Review by Yasin Lago
Directed by Alexandre Aja
Written by Keith Bunin, Adapted from the novel by Joe Hill
Starring Daniel Radcliffe, Max Minghella, Juno Temple, Kelli Garner, Joe Anderson, James Remar, Kathleen Quinlan, David Morse, Heather Graham
Rated R | 123 Minutes
Release Date: Oct 31, 2014 (Limited)
The title of the latest project by Alexandre Aja, Horns, would have you focus on a couple of appendages growing out of a young man’s head. As it turns out, that is the least of his problems. His physical setback is nothing compared to the mental and emotional toll he’ll take before his world (and reality) completely unravels. As circumstances change, our lead goes from being in a dark place to a literal and figurative descent into Hell.
When we come upon Ig Perrish (Daniel Radcliffe), life for him has begun to take a very intense turn. His beloved (by everyone) and loved girlfriend and soul mate, played as an ethereal forest nymph-next-door by Juno Temple, has been brutally murdered. Ig is implicated in this and is quickly judged by the entire community as the culprit (with no help from waitress/eyewitness Heather Graham). Now town pariah, he begins to settle into this half self-imposed exiled Limbo for lowlifes when”¦things”¦change.
He awakens one ordinary morning with hard ridges protruding from his forehead. Immediately spooked, Ig runs to the doctor hoping for some explanation to his latest plight, as he notices some particularly strange behavior from everyone he comes into contact with. Behavior to where hidden inhibitions are thrown out of the proverbial window. Even that inner voice never spoken aloud, is vomiting confessions that arguably shouldn’t even be thought. What’s worse, confessors act on their revelations with a new found freedom that both liberates and horrifies at the same time.

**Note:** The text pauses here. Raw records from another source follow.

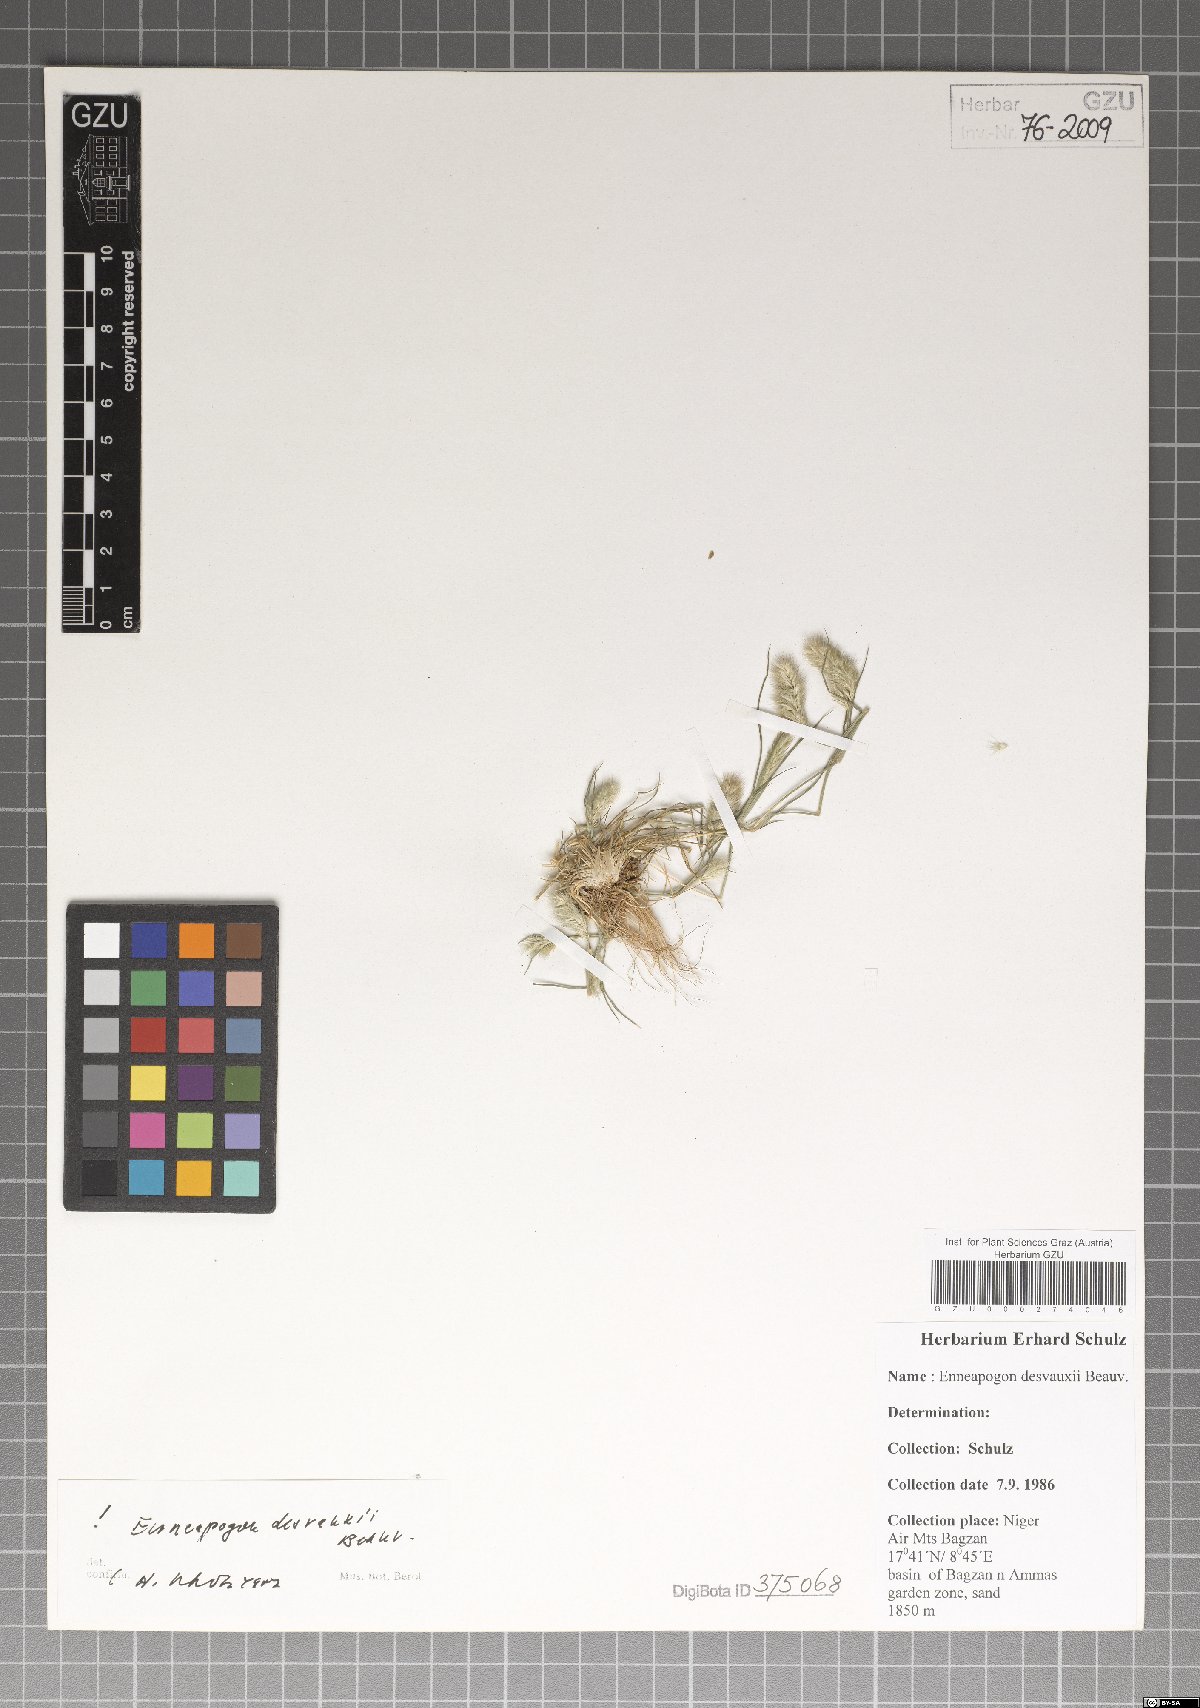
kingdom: Plantae
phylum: Tracheophyta
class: Liliopsida
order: Poales
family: Poaceae
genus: Enneapogon
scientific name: Enneapogon desvauxii
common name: Feather pappus grass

This story was crafted (screenplay by Keith Bunin) from the novel by Joe Hill. Some may remember his acting debut as young comic reader Billy who orders a voodoo doll from the back-pages to exact revenge on dad in a little movie called Creepshow. Now he’s the author of novels Heart Shaped Box and NOS4A2, as well as the short story collection 20th Century Ghosts. Hopefully these will be future film projects, too. As evidence here, he is a great storyteller almost on par with genre peer, casting agent, and father, Stephen King.
Yes, you can see some influence from his poppa in Horns. A little Needful Things, a little Stand By Me; but Hill’s point of view comes shining through, his voice loud and clear. More dark fantasy than horror, this story comes off Neil Gaiman-like rather than King. Hill’s take on good and evil, while using particular supernatural references to stir the imagination, isn’t so clear-cut black and white. The choices we make every day are the same choices we make when it’s vital, difficult, and necessary. The big decisions, when life asks to pick a path at a crossroads. It’s here Hill shows that monsters are really scary, but in the end it is man who is ultimately angel or devil (or, sometimes, both) in every move made. Potentially, man is the worst monster of them all.
Credit should definitely be given to Radcliffe, who could have just done an American version of Harry Potter. He never winks at the idea or us. Whatever you think in the beginning, you won’t see Harry in the end. Even with snakes crawling all over the place, the connection is severed as Ig is played with an eerie calmness like he expects this life change to come.
Credit must also be extended to a great supporting cast, including James Remar, David Morse, the aforementioned Graham, and Kathleen Quinlan as Ig’s mother, whose cringe-worthy soliloquy is downright soul-crushing (pun intended). I look forward to seeing new work from everyone here, director Aja as well. But most especially Hill, who I hope has endless tricks up those sleeves; tricks that treat, of course.